Natividad de la Bienaventurada Virgen María
La fiesta tiene origen en Oriente, cae exactamente nueve meses después de la Inmaculada Concepción. La fecha del 8 de septiembre se relaciona con la dedicación, en el siglo IV, de la actual iglesia de Santa Ana en Jerusalén
«Celebremos con alegría el Nacimiento de la Bienaventurada Virgen María: de ella salió el Sol de justicia, Cristo, nuestro Dios». La antífona litúrgica expresa perspicazmente el motivo de la fiesta de hoy, que celebra el misterio del Nacimiento de María Santísima, Madre del Salvador. La fiesta tiene origen en Oriente, cae exactamente nueve meses después de la Inmaculada Concepción y es común para católicos y ortodoxos. La fecha del 8 de septiembre se relaciona con la dedicación, en el siglo IV, de la actual iglesia de Santa Ana en Jerusalén (inicialmente dedicada a la gloriosa hija), al lado de la casa donde María vivió con sus padres. La celebración se extendió a Occidente durante el pontificado de san Sergio I (687-701), nacido en Palermo de padres sirios.

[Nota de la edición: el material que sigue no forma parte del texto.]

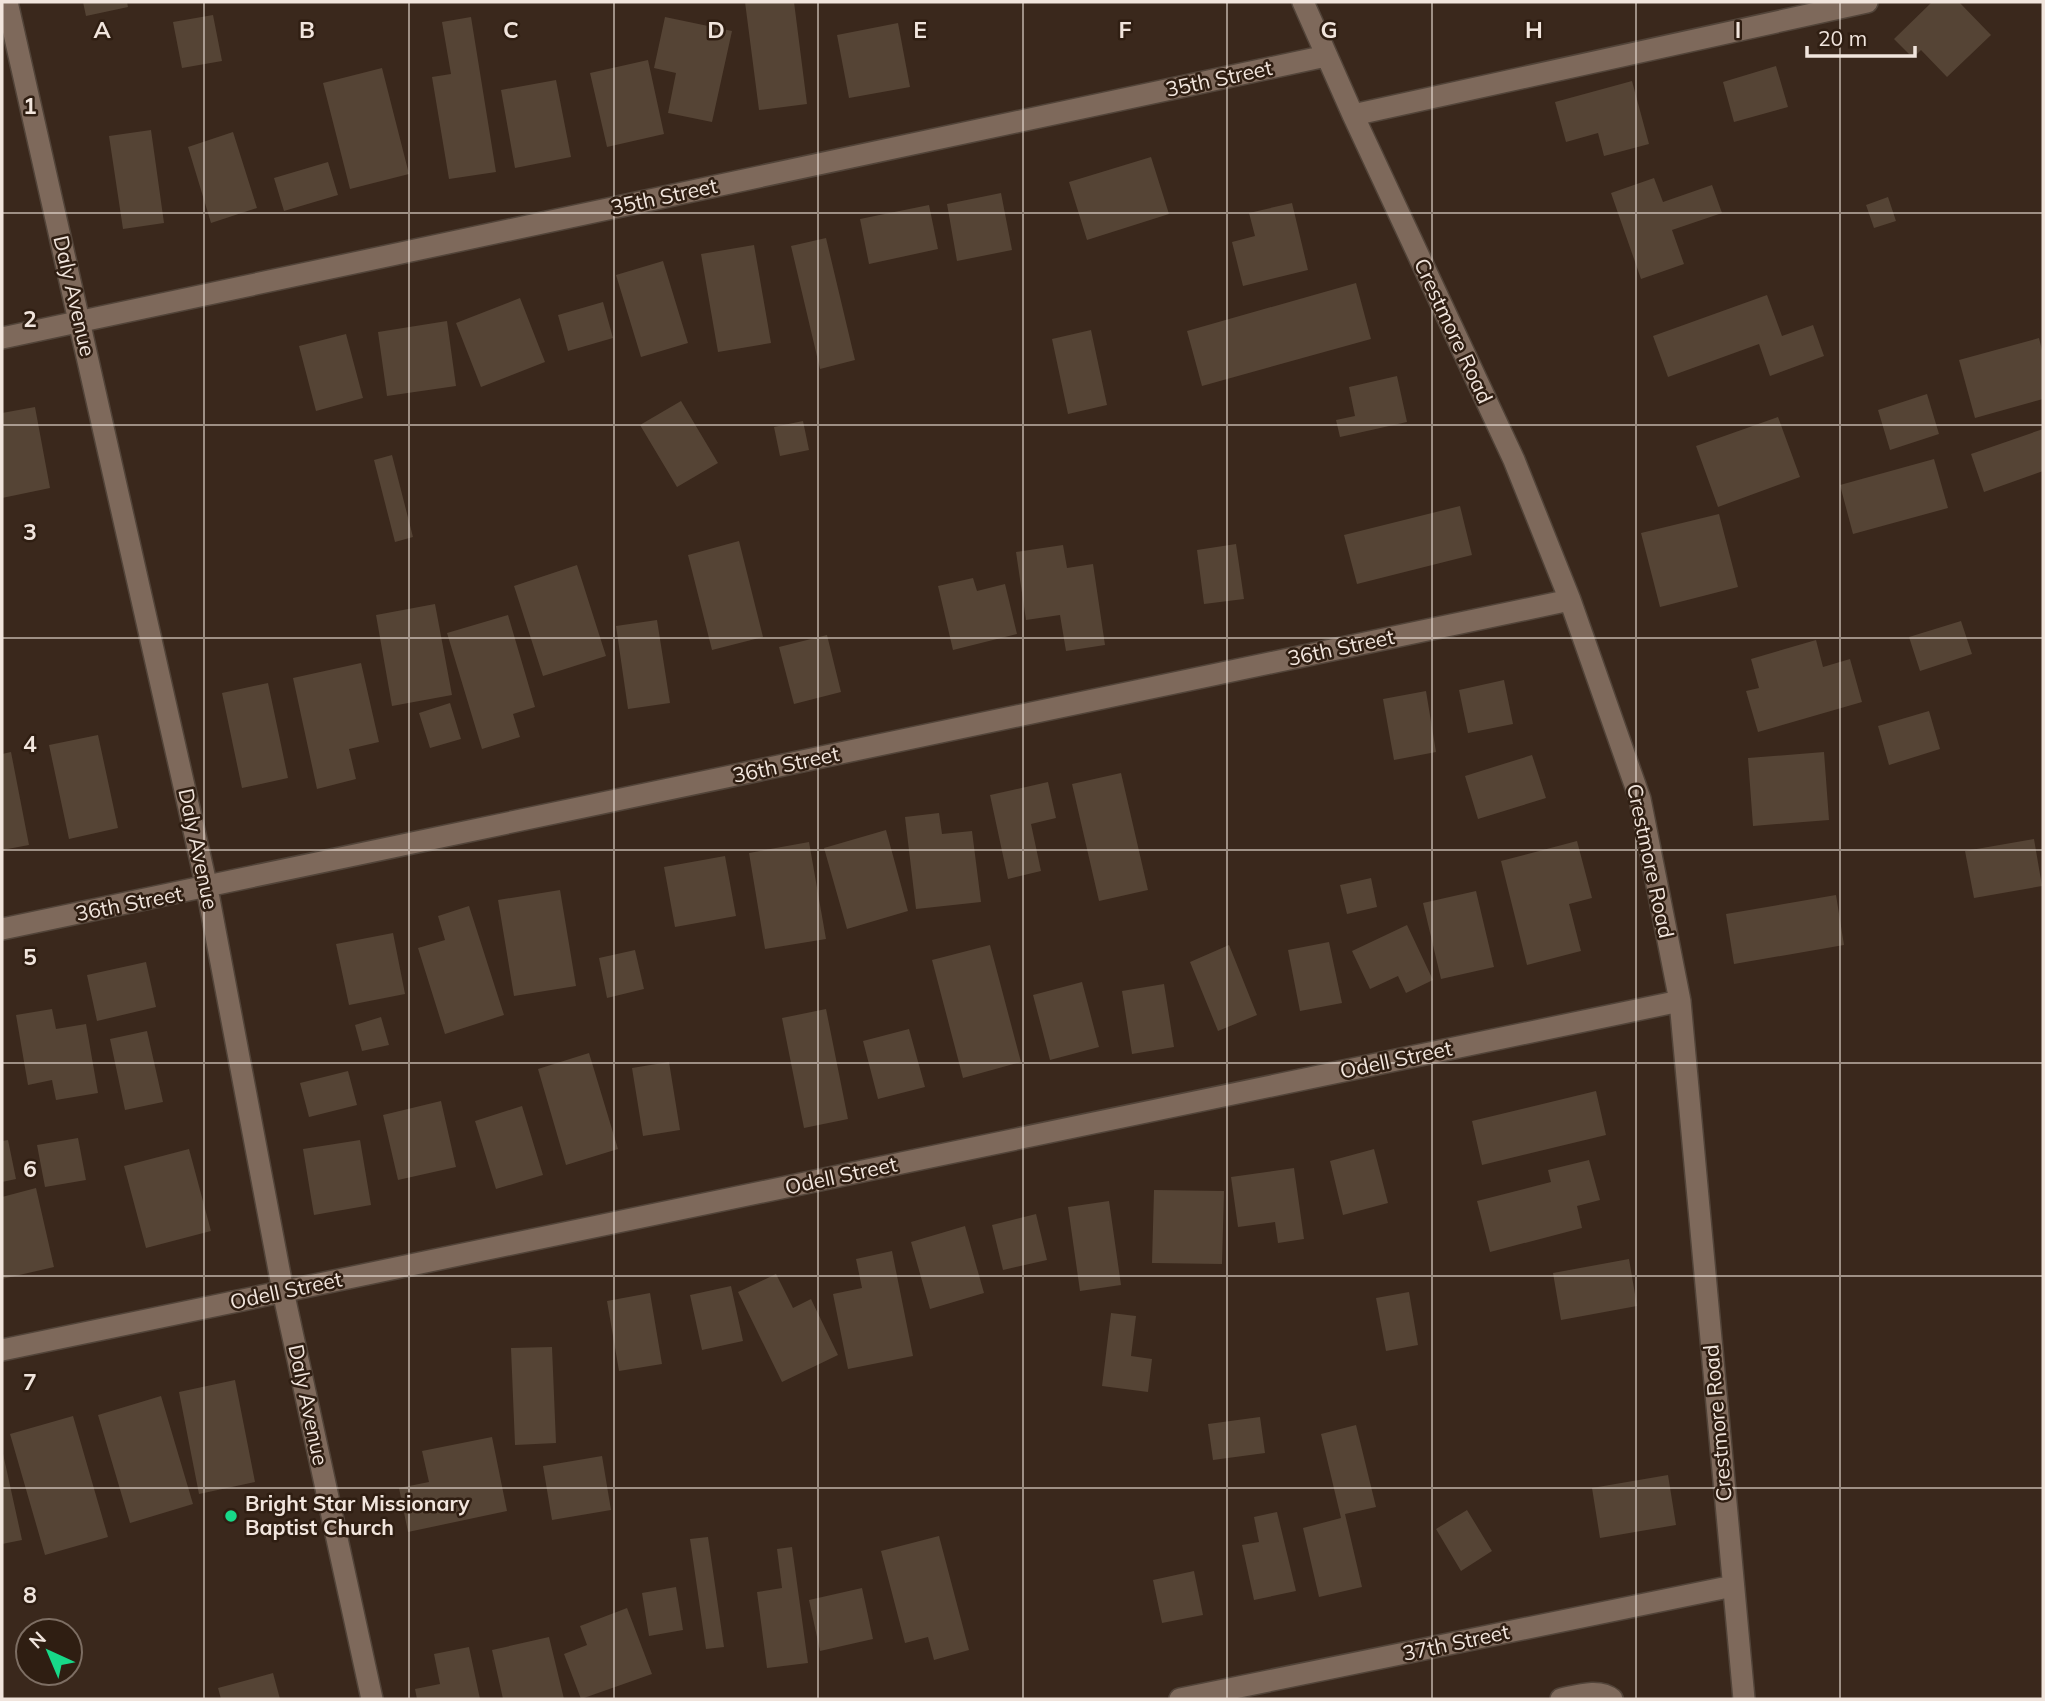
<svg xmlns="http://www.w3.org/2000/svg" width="2045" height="1701" viewBox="0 0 2045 1701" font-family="Mulish,sans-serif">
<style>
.building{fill:#554435}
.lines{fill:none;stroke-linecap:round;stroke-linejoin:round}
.minor-casing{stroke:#524439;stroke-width:24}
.minor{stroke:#7e695b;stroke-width:21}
.grid{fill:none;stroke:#f1e5dd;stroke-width:2;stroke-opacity:0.55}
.poi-dot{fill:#17d989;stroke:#2f1e12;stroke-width:2.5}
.labels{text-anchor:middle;stroke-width:5;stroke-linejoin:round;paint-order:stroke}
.street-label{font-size:21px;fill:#f1e5dd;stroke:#2f1e12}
.poi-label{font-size:21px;font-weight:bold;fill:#f1e5dd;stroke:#2f1e12;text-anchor:start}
.grid-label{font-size:23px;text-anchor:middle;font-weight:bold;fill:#f1e5dd;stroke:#2f1e12;stroke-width:5;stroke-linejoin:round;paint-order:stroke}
</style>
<rect width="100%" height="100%" fill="#3a281c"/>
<path class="building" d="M83,2h44l1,5 -42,9z
M745,2h49l13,102 -48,6z
M1932,2h27l32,33 -44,42 -26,-27 -8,8 -19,-19z
M213,15l9,46 -40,7 -9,-46z
M471,17l25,155 -47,7 -17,-102 19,-3 -9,-52z
M665,17l67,14 -20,91 -44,-9 8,-40 -22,-5z
M898,23l12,64 -61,11 -12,-63z
M648,60l16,74 -57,13 -17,-74z
M1776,66l12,41 -54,15 -11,-40z
M382,68l27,106 -59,15 -27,-106z
M556,80l15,77 -56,11 -14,-78z
M1632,81l17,63 -45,12 -6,-23 -32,9 -11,-40z
M151,130l13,93 -41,6 -14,-93z
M233,132l24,76 -46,15 -23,-76z
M1151,157l18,57 -82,26 -18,-58z
M328,162l10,33 -54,16 -10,-33z
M1654,178l9,24 49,-17 10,28 -50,17 12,34 -43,15 -30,-86z
M1001,193l11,57 -55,11 -10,-57z
M1888,197l8,24 -22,7 -8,-23z
M1292,203l16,67 -65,16 -11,-44 23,-6 -6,-23z
M929,205l9,44 -69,15 -9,-45z
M826,238l29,122 -35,9 -29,-123z
M754,245l17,98 -53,9 -17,-98z
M663,261l25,82 -47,14 -25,-82z
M1356,283l15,56 -169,47 -15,-55z
M1767,295l15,41 31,-11 11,31 -54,20 -11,-32 -91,33 -15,-41z
M520,298l25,64 -64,25 -25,-64z
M603,302l10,36 -45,13 -10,-36z
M447,321l9,65 -69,10 -9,-64z
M1091,330l16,75 -39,9 -16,-75z
M346,334l17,64 -47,13 -17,-65z
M2039,338l4,16v45l-68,19 -16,-58z
M1397,376l10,46 -67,15 -4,-17 19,-4 -6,-29z
M1927,394l12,40 -49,16 -12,-40z
M681,401l37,62 -41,24 -37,-62z
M35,407l15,81 -48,10v-85z
M1778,417l22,60 -82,30 -22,-61z
M803,421l6,29 -29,6 -6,-29z
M2043,429v42l-59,21 -13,-38z
M392,455l21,82 -18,5 -21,-82z
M1934,459l14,49 -95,26 -13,-49z
M1460,506l12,49 -115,29 -13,-49z
M1719,514l19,73 -78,20 -19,-74z
M739,541l24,96 -51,13 -24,-95z
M1236,544l8,55 -40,5 -7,-54z
M1063,545l4,23 26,-4 12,81 -39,6 -6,-36 -34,5 -10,-68z
M577,565l29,91 -63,20 -29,-90z
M973,578l4,13 28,-7 12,50 -64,16 -15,-64z
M435,604l17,91 -60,11 -16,-91z
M508,615l27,92 -22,7 7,23 -38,12 -35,-116z
M657,620l13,83 -42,6 -12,-83z
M1961,621l11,33 -52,17 -11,-34z
M827,635l14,57 -47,12 -15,-57z
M1816,640l7,27 27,-8 12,43 -104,30 -12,-41 13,-3 -8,-29z
M361,663l18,79 -30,7 7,30 -39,10 -24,-111z
M1504,680l9,44 -45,9 -9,-43z
M268,683l20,95 -46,10 -20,-95z
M1426,691l10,61 -42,8 -11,-61z
M450,703l11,36 -31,9 -11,-35z
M1929,711l11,38 -51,16 -11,-39z
M98,735l20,93 -49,11 -20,-94z
M11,752l18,93 -27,5v-96z
M1824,752l5,68 -76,6 -5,-68z
M1532,755l14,43 -68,21 -13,-43z
M1121,773l27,117 -49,11 -27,-117z
M1048,782l8,36 -25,6 10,47 -33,8 -18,-84z
M939,813l3,21 30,-3 9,71 -65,7 -11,-92z
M886,830l22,81 -61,18 -23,-81z
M2034,839l8,47 -68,12 -9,-47z
M1577,841l15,57 -23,6 12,47 -54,14 -26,-104z
M809,842l17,97 -61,10 -16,-96z
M725,856l11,60 -61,11 -11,-60z
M1371,878l6,29 -30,7 -7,-29z
M560,890l16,96 -62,10 -16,-96z
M1476,891l18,76 -53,12 -18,-76z
M1836,895l8,50 -110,19 -8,-50z
M469,906l35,109 -59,19 -27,-86 27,-8 -7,-24z
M1407,925l26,55 -27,13 -8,-17 -28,13 -18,-38z
M393,933l12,61 -56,11 -13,-61z
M1329,942l13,61 -42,8 -12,-61z
M990,945l31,117 -58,16 -31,-118z
M1229,945l28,70 -39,16 -28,-69z
M635,950l9,39 -37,9 -8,-40z
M146,962l10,45 -59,14 -10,-46z
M1082,982l17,65 -49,13 -17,-65z
M1164,984l10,63 -42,7 -10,-63z
M52,1009l4,20 30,-5 12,69 -42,7 -4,-20 -24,5 -12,-70z
M826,1009l22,110 -44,9 -22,-110z
M381,1017l8,28 -27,6 -7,-26z
M909,1029l16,58 -47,12 -15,-58z
M147,1031l16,71 -38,8 -15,-71z
M589,1053l29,96 -52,16 -28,-96z
M669,1062l11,68 -37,6 -11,-68z
M348,1071l9,34 -48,12 -9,-34z
M1596,1091l10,44 -124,30 -10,-44z
M441,1101l15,66 -58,13 -15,-65z
M522,1106l21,69 -47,14 -21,-68z
M78,1138l8,42 -41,7 -8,-42z
M8,1140l8,39 -14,3v-41z
M360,1140l11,65 -57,10 -11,-66z
M189,1149l22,82 -65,17 -22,-82z
M1374,1149l14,54 -45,12 -13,-54z
M1589,1160l11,40 -23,6 5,22 -92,24 -13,-51 74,-19 -3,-12z
M1294,1168l10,71 -26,4 -3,-21 -37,5 -7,-50z
M36,1188l18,79 -52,12v-82z
M1154,1190l70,1 -2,73 -70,-1z
M1109,1201l12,84 -41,6 -12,-84z
M1036,1214l11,46 -44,10 -11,-45z
M965,1226l19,67 -54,16 -19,-67z
M892,1251l21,105 -65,13 -15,-75 29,-6 -6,-29z
M1629,1259l8,47 -76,14 -8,-47z
M776,1274l17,34 18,-9 27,56 -56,27 -44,-90z
M731,1286l12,55 -41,9 -12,-55z
M1409,1292l9,53 -32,6 -10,-53z
M650,1293l12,71 -43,7 -12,-70z
M1111,1313l25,3 -5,40 21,3 -4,33 -46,-6z
M552,1347l4,96 -41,2 -4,-97z
M235,1380l20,102 -56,12 -20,-102z
M161,1396l32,108 -63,19 -32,-108z
M73,1416l35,121 -63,18 -35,-121z
M1260,1417l5,36 -52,7 -5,-36z
M1356,1425l20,82 -31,7 17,73 -43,10 -16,-69 38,-10 -20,-84z
M492,1437l15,74 -99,21 -9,-44 30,-6 -7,-31z
M2,1449l20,91 -20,4z
M602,1456l9,54 -59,10 -9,-54z
M1668,1475l8,50 -76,13 -8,-50z
M1467,1510l25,41 -31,20 -25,-42z
M1277,1512l19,79 -42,9 -12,-55 17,-3 -5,-25z
M939,1536l30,114 -35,10 -6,-23 -23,6 -24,-92z
M708,1537l16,110 -18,2 -16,-110z
M792,1547l16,116 -41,5 -10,-76 25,-4 -5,-39z
M1194,1571l9,44 -41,8 -9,-43z
M676,1587l7,43 -34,6 -7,-43z
M862,1588l11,51 -53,12 -11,-51z
M627,1608l25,66 -71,25 -17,-45 23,-9 -7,-19z
M549,1637l15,62h-61l-11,-49z
M469,1647l11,52h-63l-2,-10 25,-5 -6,-30z
M273,1673l7,26h-59l-3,-11z"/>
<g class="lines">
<defs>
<path id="minor" d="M7,2l200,886 76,403 89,408
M1303,2l50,113 161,345 56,140 70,199 40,202 64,698
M1353,115l514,-113
M2,338l1324,-282
M2,929l1568,-329
M2,1350l1678,-349
M1180,1699l553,-113
M1561,1699c15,-3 38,-11 51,0"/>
</defs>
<use href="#minor" class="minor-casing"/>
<use href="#minor" class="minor"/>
</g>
<path class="grid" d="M204,2v1697M409,2v1697M614,2v1697M818,2v1697M1023,2v1697M1227,2v1697M1432,2v1697M1636,2v1697M1840,2v1697M2,213h2041M2,425h2041M2,638h2041M2,850h2041M2,1063h2041M2,1276h2041M2,1488h2041"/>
<circle class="poi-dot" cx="231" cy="1516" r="7"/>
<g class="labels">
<g class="street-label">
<text transform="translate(1219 79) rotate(-12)" y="7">35th Street</text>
<text transform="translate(664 197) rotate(-12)" y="7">35th Street</text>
<text transform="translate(74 296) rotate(77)" y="7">Daly Avenue</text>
<text transform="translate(1453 331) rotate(65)" y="7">Crestmore Road</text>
<text transform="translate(1341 648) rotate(-12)" y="7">36th Street</text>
<text transform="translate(786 765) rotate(-12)" y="7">36th Street</text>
<text transform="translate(198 849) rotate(78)" y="7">Daly Avenue</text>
<text transform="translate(1650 861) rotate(78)" y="7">Crestmore Road</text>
<text transform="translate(129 904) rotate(-11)" y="7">36th Street</text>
<text transform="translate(1396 1060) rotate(-12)" y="7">Odell Street</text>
<text transform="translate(841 1176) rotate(-12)" y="7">Odell Street</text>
<text transform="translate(286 1291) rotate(-12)" y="7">Odell Street</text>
<text transform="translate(308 1405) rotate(78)" y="7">Daly Avenue</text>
<text transform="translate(1718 1423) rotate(-95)" y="7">Crestmore Road</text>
<text transform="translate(1456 1643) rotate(-12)" y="7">37th Street</text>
</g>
<g class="poi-label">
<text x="245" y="1511">Bright Star Missionary<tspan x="245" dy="24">Baptist Church</tspan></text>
</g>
</g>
<g class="grid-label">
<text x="102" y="38">A</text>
<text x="307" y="38">B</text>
<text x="511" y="38">C</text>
<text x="716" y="38">D</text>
<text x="920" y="38">E</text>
<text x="1125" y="38">F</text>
<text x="1329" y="38">G</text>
<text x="1534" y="38">H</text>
<text x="1738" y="38">I</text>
<text x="30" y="114">1</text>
<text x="30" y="327">2</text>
<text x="30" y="540">3</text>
<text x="30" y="752">4</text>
<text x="30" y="965">5</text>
<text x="30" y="1177">6</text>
<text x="30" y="1390">7</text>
<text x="30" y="1603">8</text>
</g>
<rect width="2045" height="1701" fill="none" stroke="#f1e5dd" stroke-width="7"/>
<g transform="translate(49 1652) rotate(316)"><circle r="33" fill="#2f1e12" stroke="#7d6e63" stroke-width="2"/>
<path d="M0-5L12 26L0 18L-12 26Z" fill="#17d989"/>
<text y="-10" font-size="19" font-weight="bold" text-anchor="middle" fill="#f1e5dd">N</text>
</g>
<path d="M1807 46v10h108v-10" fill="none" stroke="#f1e5dd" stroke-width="3.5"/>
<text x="1818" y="46" font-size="21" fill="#f1e5dd" stroke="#2f1e12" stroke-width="5" paint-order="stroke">20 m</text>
</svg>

El nacimiento de María había sido preparado desde la eternidad. Dios preanunció el nacimiento de la «nueva Eva» inmediatamente después del pecado original, según las palabras que dirigió a la serpiente satánica: «Pongo hostilidad entre ti y la mujer, entre tu descendencia y su descendencia; esta te aplastará la cabeza cuando tú la hieras en el talón» (Gn 3,15). Por eso los antiguos Padres han llamado este texto «protoevangelio de la salvación», viendo en él tanto el anuncio de María como del fruto bendito de su seno, Jesús, el nuevo Adán, que se ha encarnado para la Redención del género humano. Aquí la Natividad de la Bienaventurada Virgen María adquiere su más alto significado: «Pero el verdadero significado y el fin de este evento es la encarnación del Verbo. De hecho, María nace, es amamantada y educada para ser la Madre del Rey de los siglos, de Dios», comentó san Andrés de Creta.
Se explica así el júbilo en los Cielos y la abundancia de gracias derramadas sobre la tierra por el nacimiento de María, un acontecimiento revelado en particulares excelsos a los grandes místicos, como la beata Ana Catalina Emmerick: «Vi entonces un resplandor celestial que llenó la habitación y que, moviéndose, condensábase en torno de Ana. Las mujeres cayeron como desvanecidas con el rostro pegado al suelo. La luz en torno de Ana tomó la forma de zarza que ardía junto a Moisés [...]. De pronto vi que Ana recibía en sus brazos a la pequeña María, luminosa, que envolvió en su manto, apretó contra su pecho y colocó sobre el escabel delante del relicario. […] Ana alzó a la niña en el aire como para ofrecerla. Vi entonces que la habitación se volvió a llenar de luces y oí a los ángeles que cantaban Gloria y Aleluya», se lee en su Vida de María.
El nacimiento de esa niña, hija de Israel, es el anillo de conjunción entre la Antigua y la Nueva Alianza, signo de que la promesa de salvación y el amor de Dios llega a todos los pueblos. No es casualidad que san Mateo inicie el primer Evangelio con la genealogía de Jesús, que culmina en este versículo: «Jacob engendró a José, el esposo de María, de la cual nació Jesús, llamado Cristo» (Mt 1,16). La Sagrada Familia, que tiene a Dios en el centro, que descendió entre los hombres para elevarles a Él. A la luz de esto, san Pedro Damián hablará así de la Natividad de María: «Hoy es el día en que Dios comienza a poner en práctica su plan eterno, pues era necesario que se construyese la casa, antes que el Rey descendiese para habitarla. Casa hermosa, pues, si la Sabiduría construyó una casa con siete columnas trabajadas, este palacio de María está conectado a la tierra en los siete dones del Espíritu Santo. Salomón celebró de modo solemne la inauguración de un templo de piedra. ¿Cómo celebraremos el nacimiento de María, templo del Verbo encarnado?».